Caixin
Apr 27, 2021 06:49 PM
BUSINESS & TECH

World’s Largest Steelmaker Reports Bumper Profits on High Prices, Booming Demand

Baosteel attributed its latest jump in profit to a strengthening domestic economy and high prices for crude steel. Photo: VCG
Baosteel attributed its latest jump in profit to a strengthening domestic economy and high prices for crude steel. Photo: VCG

The main listed subsidiary of the world’s largest steelmaker said Tuesday its net profit soared by nearly two and a half times in the first quarter, as rising prices for the metal continue to swell the coffers of Chinese mills.
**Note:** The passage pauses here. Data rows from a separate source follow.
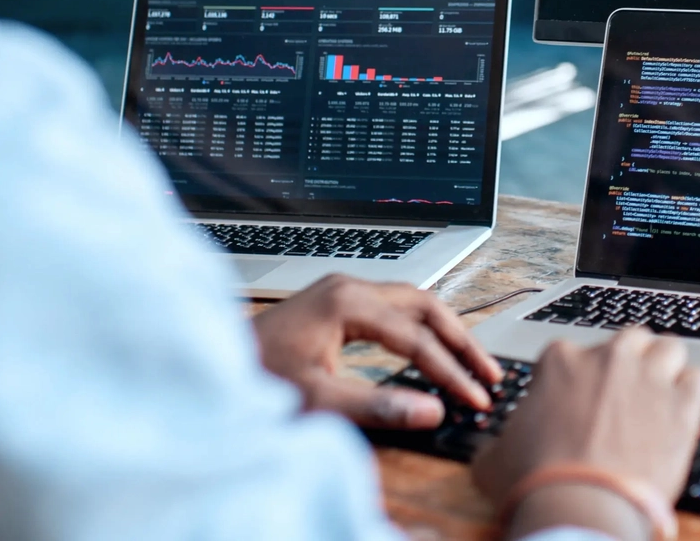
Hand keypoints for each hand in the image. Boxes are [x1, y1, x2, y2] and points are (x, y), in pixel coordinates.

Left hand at [252, 274, 501, 429]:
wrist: (210, 364)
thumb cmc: (254, 377)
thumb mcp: (317, 399)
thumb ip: (377, 406)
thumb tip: (431, 411)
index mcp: (347, 303)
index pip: (417, 338)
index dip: (451, 371)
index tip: (475, 399)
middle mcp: (348, 287)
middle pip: (425, 306)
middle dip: (461, 341)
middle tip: (489, 375)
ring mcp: (340, 291)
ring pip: (412, 302)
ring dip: (444, 331)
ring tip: (471, 363)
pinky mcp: (334, 303)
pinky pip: (393, 308)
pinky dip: (420, 328)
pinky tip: (430, 349)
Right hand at [472, 328, 699, 539]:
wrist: (579, 507)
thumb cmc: (536, 482)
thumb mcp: (495, 458)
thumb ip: (498, 442)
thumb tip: (493, 450)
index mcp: (561, 361)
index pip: (575, 352)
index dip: (580, 378)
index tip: (581, 401)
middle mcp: (608, 358)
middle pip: (629, 340)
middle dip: (628, 362)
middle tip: (625, 393)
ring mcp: (649, 377)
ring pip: (669, 348)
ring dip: (664, 367)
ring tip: (659, 395)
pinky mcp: (682, 405)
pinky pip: (698, 379)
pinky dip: (691, 392)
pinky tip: (681, 411)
Baoshan Iron & Steel Co. Ltd. (600019.SH), also known as Baosteel, posted net gains of 5.36 billion yuan ($826 million), the company said in a filing (link in Chinese) to the Shanghai Stock Exchange. The figure represents a 248% rise on the equivalent period last year, which offered a low comparison base as China’s Covid-19 outbreak caused a collapse in production.

Profits were up 97% compared with the first quarter of 2019, before the pandemic began, according to a Caixin calculation based on a previous Baosteel filing (link in Chinese).
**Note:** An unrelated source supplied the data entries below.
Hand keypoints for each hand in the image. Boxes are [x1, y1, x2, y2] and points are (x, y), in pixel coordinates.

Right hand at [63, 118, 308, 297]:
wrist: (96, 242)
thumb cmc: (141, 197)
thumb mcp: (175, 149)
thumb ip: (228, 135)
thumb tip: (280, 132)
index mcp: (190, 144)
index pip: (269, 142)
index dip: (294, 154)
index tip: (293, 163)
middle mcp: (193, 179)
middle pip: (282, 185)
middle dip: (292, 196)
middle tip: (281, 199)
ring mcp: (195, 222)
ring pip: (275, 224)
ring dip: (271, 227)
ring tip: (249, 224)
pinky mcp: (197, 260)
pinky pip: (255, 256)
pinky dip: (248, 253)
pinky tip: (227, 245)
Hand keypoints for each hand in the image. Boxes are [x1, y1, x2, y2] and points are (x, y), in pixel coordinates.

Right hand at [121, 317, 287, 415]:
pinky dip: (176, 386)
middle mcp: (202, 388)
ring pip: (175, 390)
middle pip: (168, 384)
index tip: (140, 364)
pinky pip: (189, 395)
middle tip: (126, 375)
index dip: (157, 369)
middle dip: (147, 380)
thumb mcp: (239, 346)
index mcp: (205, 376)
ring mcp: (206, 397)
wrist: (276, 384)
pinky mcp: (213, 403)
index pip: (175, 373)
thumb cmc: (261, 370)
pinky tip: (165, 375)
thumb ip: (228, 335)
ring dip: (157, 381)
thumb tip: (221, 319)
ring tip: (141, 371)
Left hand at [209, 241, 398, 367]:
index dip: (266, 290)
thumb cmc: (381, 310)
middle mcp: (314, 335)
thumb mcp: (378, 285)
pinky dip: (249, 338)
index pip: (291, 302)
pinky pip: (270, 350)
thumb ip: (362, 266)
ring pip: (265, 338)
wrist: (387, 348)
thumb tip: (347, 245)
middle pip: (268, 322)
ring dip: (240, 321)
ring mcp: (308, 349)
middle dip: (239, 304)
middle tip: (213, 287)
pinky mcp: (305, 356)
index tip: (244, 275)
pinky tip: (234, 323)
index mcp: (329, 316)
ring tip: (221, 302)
Baosteel attributed the latest sharp rise in profits to a strengthening domestic economy and high prices for crude steel, which have surged amid a seasonal rise in demand and the central government’s decision to curb production in line with emissions targets.

China’s steel price index stood at 136.28 at the end of March, up 37.4% on the previous year, according to the China Iron and Steel Association (CISA), a government-backed industry group. The Asian nation churned out 271 million tons of crude steel in the first quarter, a 15.6% jump from a year earlier and 17.3% higher than the equivalent period (links in Chinese) of 2019, according to the National Bureau of Statistics and Caixin calculations.
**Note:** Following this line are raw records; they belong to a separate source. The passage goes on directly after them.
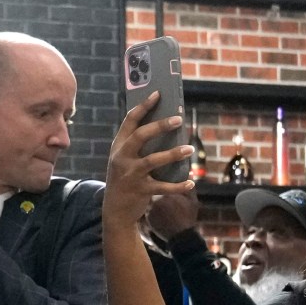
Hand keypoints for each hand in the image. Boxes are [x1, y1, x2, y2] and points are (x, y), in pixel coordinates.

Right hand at [102, 92, 195, 232]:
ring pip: (153, 160)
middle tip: (178, 119)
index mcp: (118, 146)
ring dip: (173, 153)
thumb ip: (139, 145)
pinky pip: (162, 187)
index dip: (143, 106)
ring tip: (189, 148)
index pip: (129, 121)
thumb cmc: (125, 179)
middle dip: (160, 126)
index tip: (158, 94)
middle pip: (140, 136)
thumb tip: (168, 126)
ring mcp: (130, 174)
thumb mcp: (125, 159)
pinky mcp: (140, 191)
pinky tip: (190, 182)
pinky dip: (178, 186)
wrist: (115, 211)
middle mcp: (121, 158)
Baosteel said it moved quickly in the three months through March to meet rising steel demand, with its large number of manufacturing bases and cooperative agreements helping to stabilize production and assure the quality of steel products.

Net profits for 2020 rose 0.9% to 12.68 billion yuan, the company said in a separate annual report (link in Chinese). That figure could exceed 20 billion yuan this year as government curbs on steel production boost demand for Baowu’s subsidiaries, according to an estimate by Soochow Securities, a brokerage headquartered in the eastern Chinese city of Suzhou.

China has sought to rein in steelmaking since last year to reduce carbon dioxide emissions, which Beijing plans to bring to a peak by the end of the decade and force to net zero by 2060.

The curbs are fueling high steel prices and boosting the profit margins of the country’s mills. In the first two months of this year, a group of 89 key steelmakers posted combined profits of 39.7 billion yuan, a rise of 160% on the equivalent figure from last year, the National Development and Reform Commission said earlier this month.

By comparison, large and midsized steel producers recorded combined profits of 216.4 billion yuan for the whole of 2020, a relatively modest increase of 6.3% on the year prior, according to CISA data.

The steel surge has also helped to lift benchmark spot prices of iron ore, a key raw material, to once-in-a-decade highs. Baosteel’s operating costs rose by close to one-third due to iron ore prices.

Shanghai-headquartered Baosteel said it produced 12.27 million tons of crude steel in the first quarter, marking a year-on-year rise of 9.3%. It sold the metal at an average price of 5,194 yuan per ton, some 23.2% higher than in the first quarter last year.

Revenue from sales of steel plates rose 36% to 67.2 billion yuan, Baosteel said.

Shanghai-headquartered Baosteel is a key subsidiary of state-owned China Baowu Steel Group Corp. Ltd., which last year became the world’s largest steelmaker by crude output following a wave of breakneck mergers and acquisitions.

Baosteel’s stock price fell by more than 4% during Tuesday trading before closing down 1.39% at 8.54 yuan.